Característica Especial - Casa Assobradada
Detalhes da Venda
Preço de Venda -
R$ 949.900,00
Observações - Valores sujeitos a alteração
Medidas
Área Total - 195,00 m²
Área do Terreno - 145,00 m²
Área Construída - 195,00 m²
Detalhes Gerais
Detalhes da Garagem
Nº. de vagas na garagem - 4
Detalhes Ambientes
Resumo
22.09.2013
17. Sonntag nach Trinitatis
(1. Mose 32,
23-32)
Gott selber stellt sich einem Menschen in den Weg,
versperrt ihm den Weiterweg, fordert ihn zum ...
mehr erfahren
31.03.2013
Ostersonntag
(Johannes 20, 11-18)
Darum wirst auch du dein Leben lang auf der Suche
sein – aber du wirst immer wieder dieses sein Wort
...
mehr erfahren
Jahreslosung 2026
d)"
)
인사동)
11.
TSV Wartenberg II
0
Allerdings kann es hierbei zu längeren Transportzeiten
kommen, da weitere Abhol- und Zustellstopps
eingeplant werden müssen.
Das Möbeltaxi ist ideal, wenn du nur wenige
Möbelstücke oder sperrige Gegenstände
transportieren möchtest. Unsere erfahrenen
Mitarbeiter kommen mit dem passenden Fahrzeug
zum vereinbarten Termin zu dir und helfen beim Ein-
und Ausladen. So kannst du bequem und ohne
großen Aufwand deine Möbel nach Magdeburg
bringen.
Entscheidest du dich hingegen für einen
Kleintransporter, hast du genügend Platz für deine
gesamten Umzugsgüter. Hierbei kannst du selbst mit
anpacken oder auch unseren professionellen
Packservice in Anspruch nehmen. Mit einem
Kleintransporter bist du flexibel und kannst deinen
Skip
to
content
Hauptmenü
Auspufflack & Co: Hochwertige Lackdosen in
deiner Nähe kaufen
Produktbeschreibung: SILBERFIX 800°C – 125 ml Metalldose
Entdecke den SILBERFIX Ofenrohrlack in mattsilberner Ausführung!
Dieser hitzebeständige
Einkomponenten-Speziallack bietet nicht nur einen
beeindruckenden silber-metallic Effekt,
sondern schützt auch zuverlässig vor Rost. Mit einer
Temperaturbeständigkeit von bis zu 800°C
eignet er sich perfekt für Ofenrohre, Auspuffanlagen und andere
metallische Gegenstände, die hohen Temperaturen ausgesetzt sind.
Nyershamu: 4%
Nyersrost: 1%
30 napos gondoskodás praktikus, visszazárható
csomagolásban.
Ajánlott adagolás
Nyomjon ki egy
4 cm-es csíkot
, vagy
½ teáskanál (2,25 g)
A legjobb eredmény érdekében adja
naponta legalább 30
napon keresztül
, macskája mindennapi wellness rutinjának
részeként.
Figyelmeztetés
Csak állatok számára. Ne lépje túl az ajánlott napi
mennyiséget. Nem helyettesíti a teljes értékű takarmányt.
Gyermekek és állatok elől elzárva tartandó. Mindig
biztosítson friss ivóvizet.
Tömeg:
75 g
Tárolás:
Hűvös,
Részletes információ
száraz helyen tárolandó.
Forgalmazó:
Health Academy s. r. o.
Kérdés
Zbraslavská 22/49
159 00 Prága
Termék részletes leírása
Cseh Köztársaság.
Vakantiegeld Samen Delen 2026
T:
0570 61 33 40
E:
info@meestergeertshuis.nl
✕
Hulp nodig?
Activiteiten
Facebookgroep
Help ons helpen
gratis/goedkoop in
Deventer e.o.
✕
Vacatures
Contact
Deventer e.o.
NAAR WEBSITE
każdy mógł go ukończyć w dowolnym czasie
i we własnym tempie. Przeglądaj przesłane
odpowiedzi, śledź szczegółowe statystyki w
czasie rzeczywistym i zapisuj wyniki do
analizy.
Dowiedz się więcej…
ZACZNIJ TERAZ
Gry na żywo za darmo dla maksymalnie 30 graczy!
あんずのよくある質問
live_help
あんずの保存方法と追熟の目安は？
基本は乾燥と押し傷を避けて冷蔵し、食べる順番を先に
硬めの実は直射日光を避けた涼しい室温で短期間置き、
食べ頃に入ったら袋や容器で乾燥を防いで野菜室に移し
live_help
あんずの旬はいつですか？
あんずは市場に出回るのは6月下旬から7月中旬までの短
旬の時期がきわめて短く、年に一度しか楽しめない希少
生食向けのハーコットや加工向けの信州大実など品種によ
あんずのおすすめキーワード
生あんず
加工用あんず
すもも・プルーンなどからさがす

◆ Work task
Return nothing but the lines from the top of the records above through the line that has "Dieser hitzebeständige". Keep each one exact.

◆ Task output
Característica Especial - Casa Assobradada
Detalhes da Venda
Preço de Venda -
R$ 949.900,00
Observações - Valores sujeitos a alteração
Medidas
Área Total - 195,00 m²
Área do Terreno - 145,00 m²
Área Construída - 195,00 m²
Detalhes Gerais
Detalhes da Garagem
Nº. de vagas na garagem - 4
Detalhes Ambientes
Resumo
22.09.2013
17. Sonntag nach Trinitatis
(1. Mose 32,
23-32)
Gott selber stellt sich einem Menschen in den Weg,
versperrt ihm den Weiterweg, fordert ihn zum ...
mehr erfahren
31.03.2013
Ostersonntag
(Johannes 20, 11-18)
Darum wirst auch du dein Leben lang auf der Suche
sein – aber du wirst immer wieder dieses sein Wort
...
mehr erfahren
Jahreslosung 2026
d)"
)
인사동)
11.
TSV Wartenberg II
0
Allerdings kann es hierbei zu längeren Transportzeiten
kommen, da weitere Abhol- und Zustellstopps
eingeplant werden müssen.
Das Möbeltaxi ist ideal, wenn du nur wenige
Möbelstücke oder sperrige Gegenstände
transportieren möchtest. Unsere erfahrenen
Mitarbeiter kommen mit dem passenden Fahrzeug
zum vereinbarten Termin zu dir und helfen beim Ein-
und Ausladen. So kannst du bequem und ohne
großen Aufwand deine Möbel nach Magdeburg
bringen.
Entscheidest du dich hingegen für einen
Kleintransporter, hast du genügend Platz für deine
gesamten Umzugsgüter. Hierbei kannst du selbst mit
anpacken oder auch unseren professionellen
Packservice in Anspruch nehmen. Mit einem
Kleintransporter bist du flexibel und kannst deinen
Skip
to
content
Hauptmenü
Auspufflack & Co: Hochwertige Lackdosen in
deiner Nähe kaufen
Produktbeschreibung: SILBERFIX 800°C – 125 ml Metalldose
Entdecke den SILBERFIX Ofenrohrlack in mattsilberner Ausführung!
Dieser hitzebeständige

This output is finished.